_How to complete this task:_ Locate the lines of the listing below that hold "datos", then copy each of them.
______________________________
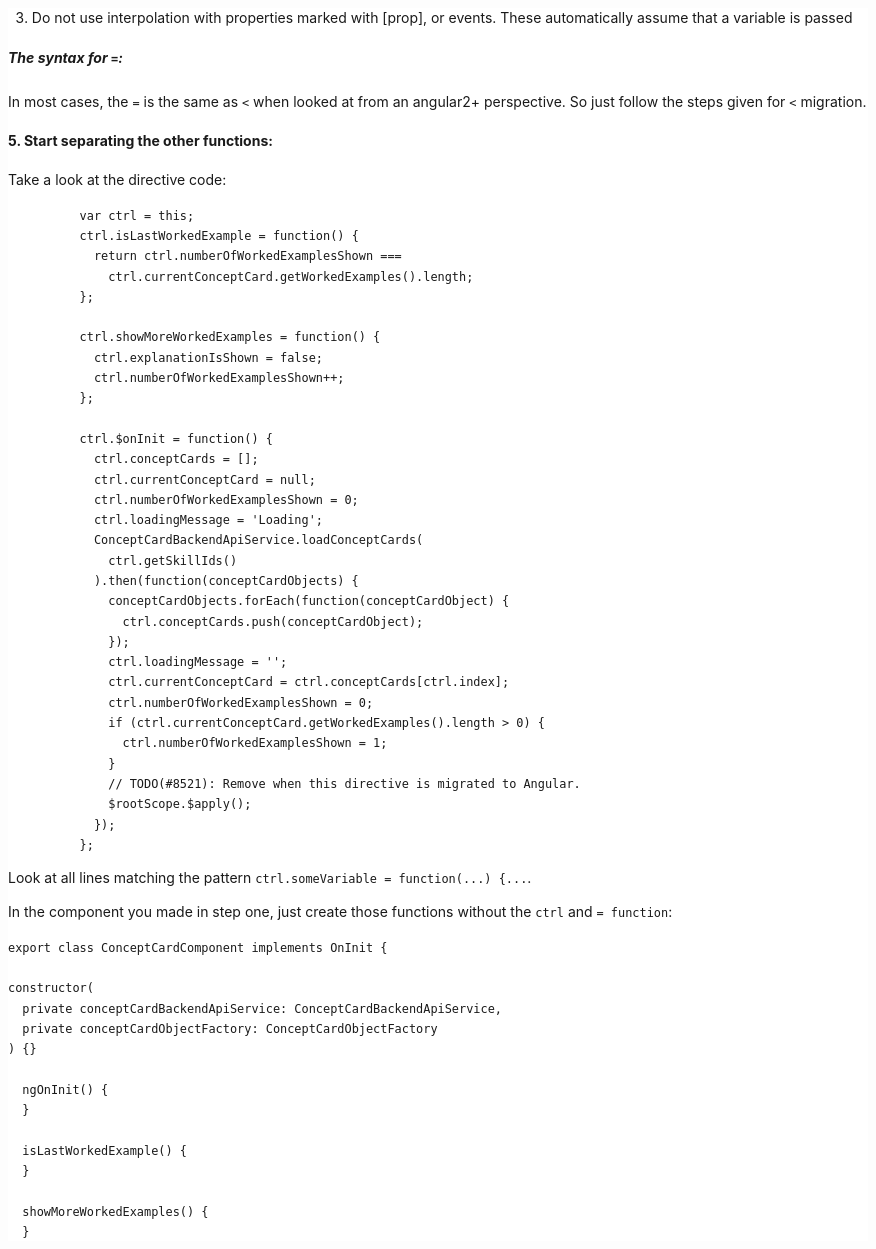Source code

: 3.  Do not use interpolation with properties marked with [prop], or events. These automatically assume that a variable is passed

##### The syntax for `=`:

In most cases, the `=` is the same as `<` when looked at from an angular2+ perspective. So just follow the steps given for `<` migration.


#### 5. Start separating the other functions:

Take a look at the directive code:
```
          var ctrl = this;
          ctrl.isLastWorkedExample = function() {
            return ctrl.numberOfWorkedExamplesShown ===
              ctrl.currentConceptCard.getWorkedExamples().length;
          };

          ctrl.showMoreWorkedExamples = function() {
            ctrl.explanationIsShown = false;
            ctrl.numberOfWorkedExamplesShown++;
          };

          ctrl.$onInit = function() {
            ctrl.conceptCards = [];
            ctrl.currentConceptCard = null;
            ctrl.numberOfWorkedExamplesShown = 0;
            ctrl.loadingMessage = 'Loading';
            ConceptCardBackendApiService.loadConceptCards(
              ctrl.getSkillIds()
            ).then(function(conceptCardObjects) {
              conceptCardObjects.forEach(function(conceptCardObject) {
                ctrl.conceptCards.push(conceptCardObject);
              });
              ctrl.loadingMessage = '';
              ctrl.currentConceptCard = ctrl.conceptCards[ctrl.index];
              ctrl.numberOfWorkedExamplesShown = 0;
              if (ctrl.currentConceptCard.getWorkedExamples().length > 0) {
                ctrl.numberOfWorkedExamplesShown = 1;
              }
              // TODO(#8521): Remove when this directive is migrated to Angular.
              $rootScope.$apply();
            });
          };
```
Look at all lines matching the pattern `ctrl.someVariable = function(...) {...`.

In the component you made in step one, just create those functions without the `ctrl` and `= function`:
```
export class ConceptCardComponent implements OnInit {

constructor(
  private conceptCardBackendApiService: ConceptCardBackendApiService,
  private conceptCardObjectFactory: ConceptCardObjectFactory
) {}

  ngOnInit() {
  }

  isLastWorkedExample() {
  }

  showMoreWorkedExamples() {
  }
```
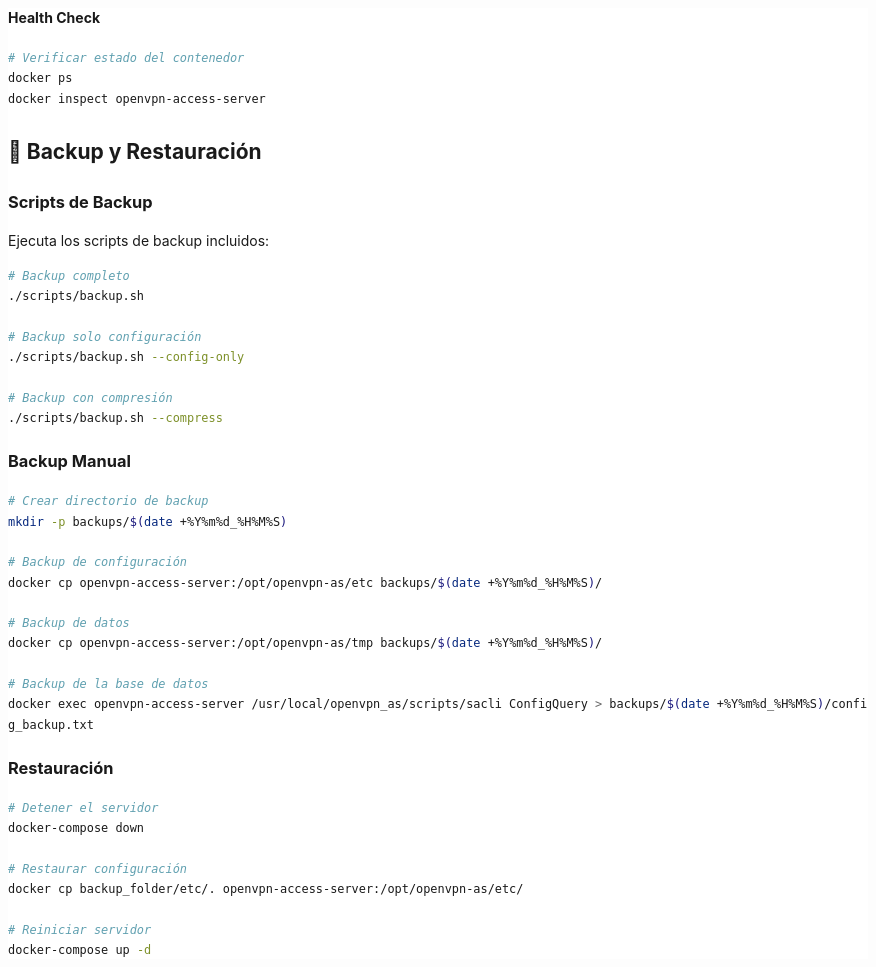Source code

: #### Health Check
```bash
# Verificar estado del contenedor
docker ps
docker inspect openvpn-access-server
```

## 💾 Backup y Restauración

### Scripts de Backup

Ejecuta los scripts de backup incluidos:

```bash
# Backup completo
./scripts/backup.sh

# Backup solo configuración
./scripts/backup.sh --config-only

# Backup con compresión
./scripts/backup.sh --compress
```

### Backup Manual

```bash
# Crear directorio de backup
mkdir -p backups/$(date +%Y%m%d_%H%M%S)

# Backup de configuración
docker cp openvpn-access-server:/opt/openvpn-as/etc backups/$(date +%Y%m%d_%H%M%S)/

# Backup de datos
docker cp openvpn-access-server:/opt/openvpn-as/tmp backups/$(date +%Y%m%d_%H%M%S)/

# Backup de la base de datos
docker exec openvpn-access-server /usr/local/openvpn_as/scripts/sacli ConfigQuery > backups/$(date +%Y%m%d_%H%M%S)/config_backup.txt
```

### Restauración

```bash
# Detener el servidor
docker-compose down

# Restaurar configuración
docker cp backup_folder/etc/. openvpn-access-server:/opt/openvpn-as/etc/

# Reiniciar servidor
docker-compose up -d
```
______________________________
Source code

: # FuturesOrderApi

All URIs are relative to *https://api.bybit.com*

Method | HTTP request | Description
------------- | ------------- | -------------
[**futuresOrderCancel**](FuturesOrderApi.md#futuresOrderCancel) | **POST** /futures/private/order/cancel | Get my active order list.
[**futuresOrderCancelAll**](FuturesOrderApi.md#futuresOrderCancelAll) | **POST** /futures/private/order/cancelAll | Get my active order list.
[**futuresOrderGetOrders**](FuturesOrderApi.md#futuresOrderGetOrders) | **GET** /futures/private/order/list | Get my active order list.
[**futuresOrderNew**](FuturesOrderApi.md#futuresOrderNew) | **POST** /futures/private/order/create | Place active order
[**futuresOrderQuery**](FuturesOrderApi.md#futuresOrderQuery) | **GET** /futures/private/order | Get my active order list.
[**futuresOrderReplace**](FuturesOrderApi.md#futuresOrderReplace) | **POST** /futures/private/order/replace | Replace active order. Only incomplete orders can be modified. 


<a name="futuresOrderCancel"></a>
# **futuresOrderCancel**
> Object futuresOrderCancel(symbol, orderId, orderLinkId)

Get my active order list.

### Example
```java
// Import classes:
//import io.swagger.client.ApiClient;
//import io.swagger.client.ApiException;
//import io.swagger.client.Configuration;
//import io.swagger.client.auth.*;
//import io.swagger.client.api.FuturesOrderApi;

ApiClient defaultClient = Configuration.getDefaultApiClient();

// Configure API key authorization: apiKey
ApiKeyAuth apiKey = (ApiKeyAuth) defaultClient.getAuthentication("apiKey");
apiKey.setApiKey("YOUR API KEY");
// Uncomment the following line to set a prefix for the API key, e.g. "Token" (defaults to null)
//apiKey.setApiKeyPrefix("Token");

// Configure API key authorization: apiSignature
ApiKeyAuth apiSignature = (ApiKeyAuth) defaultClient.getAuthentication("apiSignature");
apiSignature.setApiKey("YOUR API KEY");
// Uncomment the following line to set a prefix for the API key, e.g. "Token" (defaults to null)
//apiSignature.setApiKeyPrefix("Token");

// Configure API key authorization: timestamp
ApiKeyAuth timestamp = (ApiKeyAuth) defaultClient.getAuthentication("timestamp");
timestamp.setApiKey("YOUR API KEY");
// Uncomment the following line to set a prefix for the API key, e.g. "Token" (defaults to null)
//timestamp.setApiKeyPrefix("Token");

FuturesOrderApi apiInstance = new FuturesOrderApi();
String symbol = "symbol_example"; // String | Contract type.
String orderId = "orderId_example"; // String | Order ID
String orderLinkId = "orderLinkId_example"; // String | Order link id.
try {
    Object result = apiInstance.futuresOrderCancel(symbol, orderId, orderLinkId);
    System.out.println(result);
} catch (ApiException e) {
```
______________________________
_Result of the task:_
# Backup de datos
# Backup de la base de datos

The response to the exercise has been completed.